General clashes with Bush on Iraq

Tom Baldwin in Washington and Stephen Farrell in Baghdad

America’s top general appeared to contradict claims made by the White House and other US military commanders yesterday that Iran was arming Shia militants in Iraq. General Peter Pace, the Chairman of the Joint Chiefs of Staff, said he did not know if Iranian-made material used to assemble roadside bombs in Iraq had been supplied on Tehran’s orders.

"That does not translate that the Iranian Government, for sure, is directly involved in doing this," he said on a visit to Jakarta, the Indonesian capital. "What it does say is that things made in Iran are being used in Iraq to kill coalition soldiers."

On Sunday US military officials in Baghdad said that al-Quds Force, an Iranian para-military organisation, was sending arms into Iraq. Weapons that they said were "coming from the highest level of the Iranian Government" included bombs that shot molten metal jets through the armour of American tanks, which had been responsible for killing 170 US troops and wounding more than 600. Last night a new Iraqi security crackdown was announced, which included closing the border with Iran.

General Pace’s public scepticism over the Iranian link is surprising given his record of intense loyalty to the Bush Administration, which has led him to be nicknamed in some circles "Perfect Peter".

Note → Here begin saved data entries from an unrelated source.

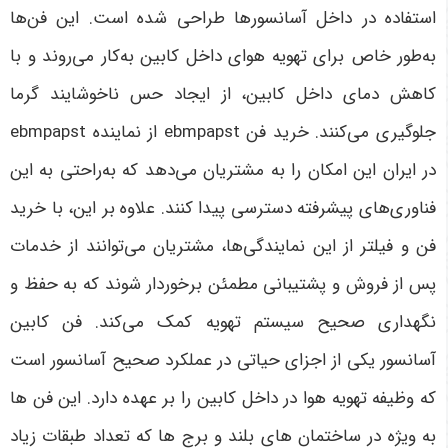
استفاده در داخل آسانسورها طراحی شده است. این فن‌ها
به‌طور خاص برای تهویه هوای داخل کابین به‌کار می‌روند و با
کاهش دمای داخل کابین، از ایجاد حس ناخوشایند گرما
جلوگیری می‌کنند. خرید فن ebmpapst از نماینده ebmpapst
در ایران این امکان را به مشتریان می‌دهد که به‌راحتی به این
فناوری‌های پیشرفته دسترسی پیدا کنند. علاوه بر این، با خرید
فن و فیلتر از این نمایندگی‌ها، مشتریان می‌توانند از خدمات
پس از فروش و پشتیبانی مطمئن برخوردار شوند که به حفظ و
نگهداری صحیح سیستم تهویه کمک می‌کند. فن کابین
آسانسور یکی از اجزای حیاتی در عملکرد صحیح آسانسور است
که وظیفه تهویه هوا در داخل کابین را بر عهده دارد. این فن ها
به ویژه در ساختمان های بلند و برج ها که تعداد طبقات زیاد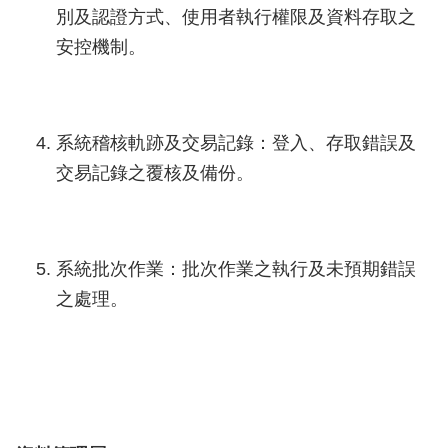
別及認證方式、使用者執行權限及資料存取之
安控機制。
系統稽核軌跡及交易記錄：登入、存取錯誤及
交易記錄之覆核及備份。
系統批次作業：批次作業之執行及未預期錯誤
之處理。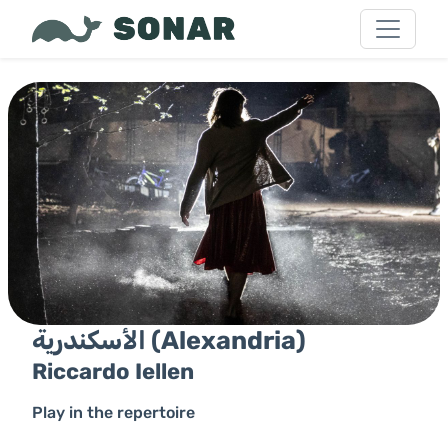
الأسكندرية (Alexandria)
Riccardo Iellen
Play in the repertoire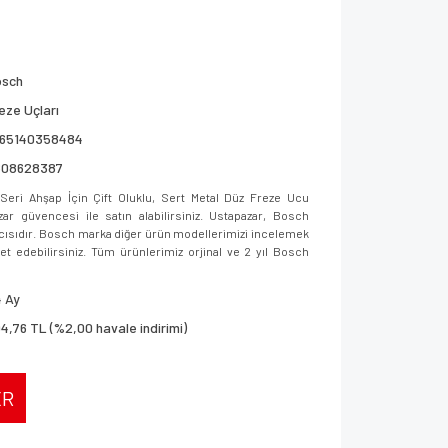
osch
eze Uçları
165140358484
608628387
ri Ahşap İçin Çift Oluklu, Sert Metal Düz Freze Ucu
 güvencesi ile satın alabilirsiniz. Ustapazar, Bosch
ıcısıdır. Bosch marka diğer ürün modellerimizi incelemek
aret edebilirsiniz. Tüm ürünlerimiz orjinal ve 2 yıl Bosch
 Ay
4,76 TL (%2,00 havale indirimi)
ER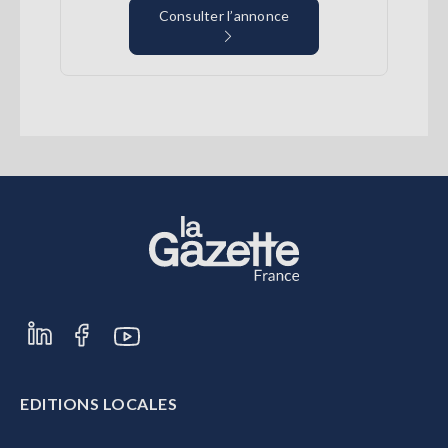
Consulter l’annonce
EDITIONS LOCALES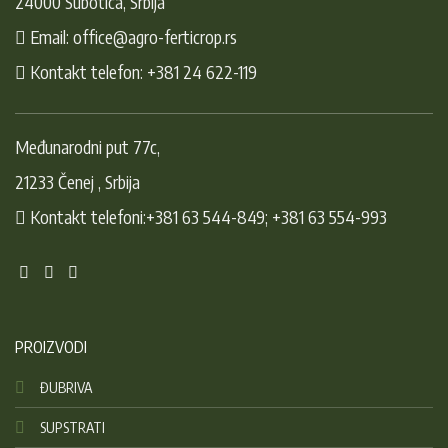
24000 Subotica, Srbija
Email: office@agro-ferticrop.rs
Kontakt telefon: +381 24 622-119
Međunarodni put 77c,
21233 Čenej , Srbija
Kontakt telefoni:+381 63 544-849; +381 63 554-993
PROIZVODI
ĐUBRIVA
SUPSTRATI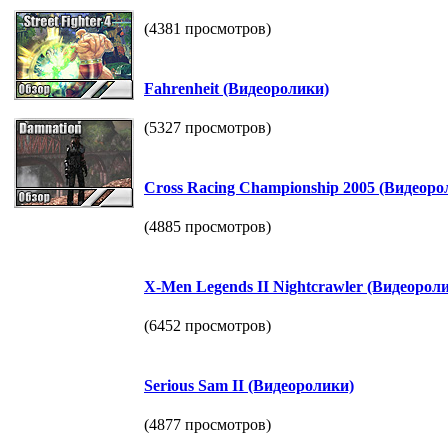
(4381 просмотров)
Fahrenheit (Видеоролики)
(5327 просмотров)
Cross Racing Championship 2005 (Видеоро
(4885 просмотров)
X-Men Legends II Nightcrawler (Видеорол
(6452 просмотров)
Serious Sam II (Видеоролики)
(4877 просмотров)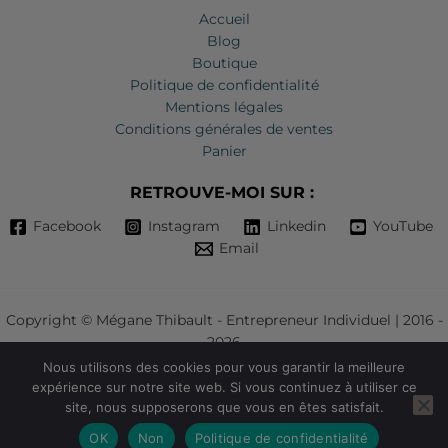
Accueil
Blog
Boutique
Politique de confidentialité
Mentions légales
Conditions générales de ventes
Panier
RETROUVE-MOI SUR :
Facebook
Instagram
Linkedin
YouTube
Email
Copyright © Mégane Thibault - Entrepreneur Individuel | 2016 -
2026
Nous utilisons des cookies pour vous garantir la meilleure
Ce site ne fait pas partie du site web FacebookTM ou de FacebookTM
expérience sur notre site web. Si vous continuez à utiliser ce
Inc. De plus, ce site n'est en aucun cas approuvé par FacebookTM.
site, nous supposerons que vous en êtes satisfait.
FacebookTM est une marque de commerce de FacebookTM, Inc
OK
Non
Politique de confidentialité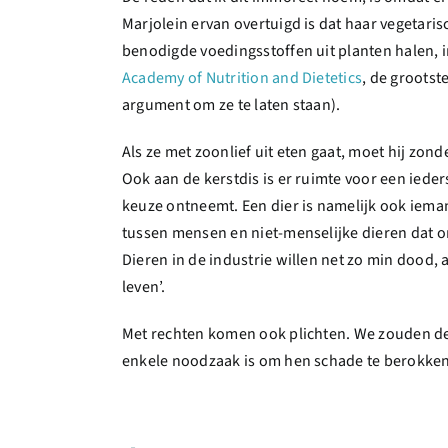
Marjolein ervan overtuigd is dat haar vegetari
benodigde voedingsstoffen uit planten halen, i
Academy of Nutrition and Dietetics
, de grootst
argument om ze te laten staan).
Als ze met zoonlief uit eten gaat, moet hij zo
Ook aan de kerstdis is er ruimte voor een ieder
keuze ontneemt. Een dier is namelijk ook iemand,
tussen mensen en niet-menselijke dieren dat o
Dieren in de industrie willen net zo min dood, al
leven’.
Met rechten komen ook plichten. We zouden de 
enkele noodzaak is om hen schade te berokkenen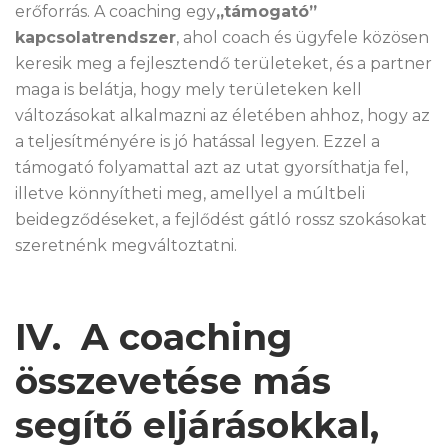
erőforrás. A coaching egy
„támogató”
kapcsolatrendszer
, ahol coach és ügyfele közösen
keresik meg a fejlesztendő területeket, és a partner
maga is belátja, hogy mely területeken kell
változásokat alkalmazni az életében ahhoz, hogy az
a teljesítményére is jó hatással legyen. Ezzel a
támogató folyamattal azt az utat gyorsíthatja fel,
illetve könnyítheti meg, amellyel a múltbeli
beidegződéseket, a fejlődést gátló rossz szokásokat
szeretnénk megváltoztatni.
IV. A coaching
összevetése más
segítő eljárásokkal,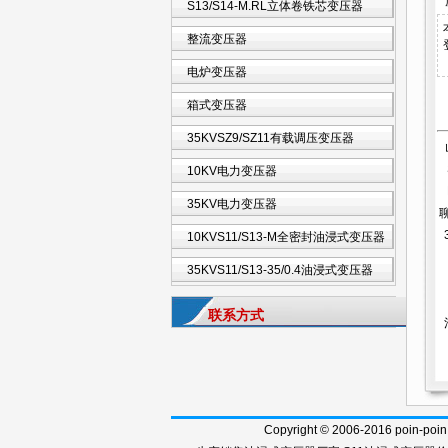
S13/S14-M.RL立体卷铁芯变压器
整流变压器
电炉变压器
箱式变压器
35KVSZ9/SZ11有载调压变压器
10KV电力变压器
35KV电力变压器
10KVS11/S13-M全密封油浸式变压器
35KVS11/S13-35/0.4油浸式变压器
联系方式
Copyright © 2006-2016 poi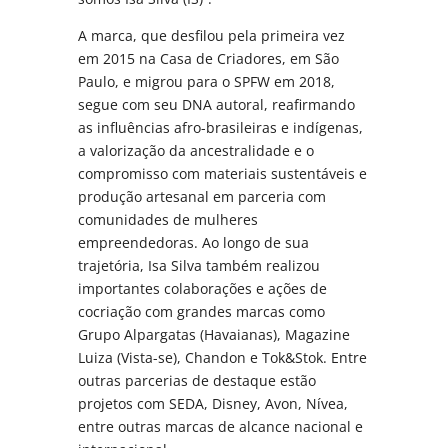
A marca, que desfilou pela primeira vez
em 2015 na Casa de Criadores, em São
Paulo, e migrou para o SPFW em 2018,
segue com seu DNA autoral, reafirmando
as influências afro-brasileiras e indígenas,
a valorização da ancestralidade e o
compromisso com materiais sustentáveis e
produção artesanal em parceria com
comunidades de mulheres
empreendedoras. Ao longo de sua
trajetória, Isa Silva também realizou
importantes colaborações e ações de
cocriação com grandes marcas como
Grupo Alpargatas (Havaianas), Magazine
Luiza (Vista-se), Chandon e Tok&Stok. Entre
outras parcerias de destaque estão
projetos com SEDA, Disney, Avon, Nívea,
entre outras marcas de alcance nacional e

His comments followed remarks he made the previous day in Canberra, Australia, that: "I would not say that the Iranian Government clearly knows or is complicit." Yesterday Tony Snow, President Bush’s press secretary, insisted that the Administration and General Pace were "not on separate pages".

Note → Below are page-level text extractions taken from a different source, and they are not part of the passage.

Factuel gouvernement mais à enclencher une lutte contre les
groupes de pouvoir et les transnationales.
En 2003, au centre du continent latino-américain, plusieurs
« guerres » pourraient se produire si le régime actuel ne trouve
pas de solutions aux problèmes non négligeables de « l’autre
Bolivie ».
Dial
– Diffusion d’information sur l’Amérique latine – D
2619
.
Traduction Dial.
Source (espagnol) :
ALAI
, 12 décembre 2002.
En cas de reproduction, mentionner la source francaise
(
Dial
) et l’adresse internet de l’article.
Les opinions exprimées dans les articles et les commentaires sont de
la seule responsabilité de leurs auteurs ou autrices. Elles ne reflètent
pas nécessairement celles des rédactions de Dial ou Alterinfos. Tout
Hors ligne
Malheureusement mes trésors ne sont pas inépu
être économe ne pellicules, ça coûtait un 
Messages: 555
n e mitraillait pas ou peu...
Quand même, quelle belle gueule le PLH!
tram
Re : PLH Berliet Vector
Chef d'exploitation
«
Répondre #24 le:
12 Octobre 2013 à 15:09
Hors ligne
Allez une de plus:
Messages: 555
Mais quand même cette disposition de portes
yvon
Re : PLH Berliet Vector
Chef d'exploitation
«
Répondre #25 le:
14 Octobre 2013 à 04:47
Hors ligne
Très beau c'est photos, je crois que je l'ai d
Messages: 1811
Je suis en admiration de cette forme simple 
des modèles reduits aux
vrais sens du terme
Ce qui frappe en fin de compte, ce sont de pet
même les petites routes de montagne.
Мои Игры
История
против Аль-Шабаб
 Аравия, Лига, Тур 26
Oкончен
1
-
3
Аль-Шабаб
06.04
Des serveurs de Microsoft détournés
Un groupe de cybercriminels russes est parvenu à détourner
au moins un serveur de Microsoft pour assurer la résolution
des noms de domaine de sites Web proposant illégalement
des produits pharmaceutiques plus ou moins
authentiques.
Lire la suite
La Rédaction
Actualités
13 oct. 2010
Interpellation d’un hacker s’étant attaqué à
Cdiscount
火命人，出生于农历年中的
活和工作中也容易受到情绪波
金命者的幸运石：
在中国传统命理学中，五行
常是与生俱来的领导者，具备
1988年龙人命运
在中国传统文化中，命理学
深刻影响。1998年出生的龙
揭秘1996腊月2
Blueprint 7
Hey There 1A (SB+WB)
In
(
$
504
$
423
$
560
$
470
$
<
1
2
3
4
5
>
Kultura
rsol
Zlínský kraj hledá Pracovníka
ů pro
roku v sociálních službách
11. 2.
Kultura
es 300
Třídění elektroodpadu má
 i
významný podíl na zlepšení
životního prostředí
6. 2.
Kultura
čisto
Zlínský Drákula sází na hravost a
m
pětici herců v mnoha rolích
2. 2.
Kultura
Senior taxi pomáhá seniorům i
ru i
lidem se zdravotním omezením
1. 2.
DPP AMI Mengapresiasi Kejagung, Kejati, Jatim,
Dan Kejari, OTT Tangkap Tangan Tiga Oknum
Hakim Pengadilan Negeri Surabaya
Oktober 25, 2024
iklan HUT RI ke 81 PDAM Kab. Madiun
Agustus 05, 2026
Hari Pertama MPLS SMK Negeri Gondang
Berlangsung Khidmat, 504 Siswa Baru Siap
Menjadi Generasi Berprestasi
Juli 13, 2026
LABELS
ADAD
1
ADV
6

Mr Snow said that the apparent differences were because the general, who was airborne yesterday and could not be contacted, had been very precise in his use of language.

While the US did not have a "signed piece of paper" from the Iranian leadership authorising the weapons supply, al-Quds was "part of the Army and part of the Government", he said.

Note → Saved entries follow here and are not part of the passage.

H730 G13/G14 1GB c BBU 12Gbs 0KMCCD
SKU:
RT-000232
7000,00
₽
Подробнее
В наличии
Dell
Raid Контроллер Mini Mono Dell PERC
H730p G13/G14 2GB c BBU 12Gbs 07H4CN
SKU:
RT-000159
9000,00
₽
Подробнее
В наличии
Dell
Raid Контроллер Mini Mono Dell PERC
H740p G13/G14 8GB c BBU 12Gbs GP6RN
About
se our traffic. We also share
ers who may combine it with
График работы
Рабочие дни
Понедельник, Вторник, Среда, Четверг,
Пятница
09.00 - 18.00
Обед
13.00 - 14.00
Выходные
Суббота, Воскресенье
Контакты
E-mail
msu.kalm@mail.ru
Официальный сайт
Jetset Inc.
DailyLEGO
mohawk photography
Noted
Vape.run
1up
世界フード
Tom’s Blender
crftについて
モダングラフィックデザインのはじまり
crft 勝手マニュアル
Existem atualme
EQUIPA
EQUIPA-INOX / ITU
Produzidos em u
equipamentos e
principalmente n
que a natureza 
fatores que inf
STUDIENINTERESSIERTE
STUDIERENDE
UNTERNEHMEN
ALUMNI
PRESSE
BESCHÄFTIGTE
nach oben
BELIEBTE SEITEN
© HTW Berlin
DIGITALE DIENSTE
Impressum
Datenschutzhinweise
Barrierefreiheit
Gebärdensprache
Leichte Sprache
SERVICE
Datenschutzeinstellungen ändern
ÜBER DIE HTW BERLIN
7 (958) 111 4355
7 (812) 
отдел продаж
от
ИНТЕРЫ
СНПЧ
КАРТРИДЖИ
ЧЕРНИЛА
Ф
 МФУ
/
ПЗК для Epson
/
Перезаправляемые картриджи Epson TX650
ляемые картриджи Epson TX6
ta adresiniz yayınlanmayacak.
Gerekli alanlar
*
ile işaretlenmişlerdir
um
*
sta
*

But there has been widespread scepticism about the Administration’s claims among congressional Democrats and military experts. British officials, who had their fingers burnt over the dossiers detailing Saddam Hussein’s weapons of mass destruction before the Iraq war, have also been urging caution about building another intelligence-led case.

Stephen Hadley, the President’s National Security Adviser, said this month that a presentation outlining the Iranian link had been postponed. There have been reports that it was intelligence chiefs, not the White House, who demanded that the briefing should be scrubbed of exaggerated claims.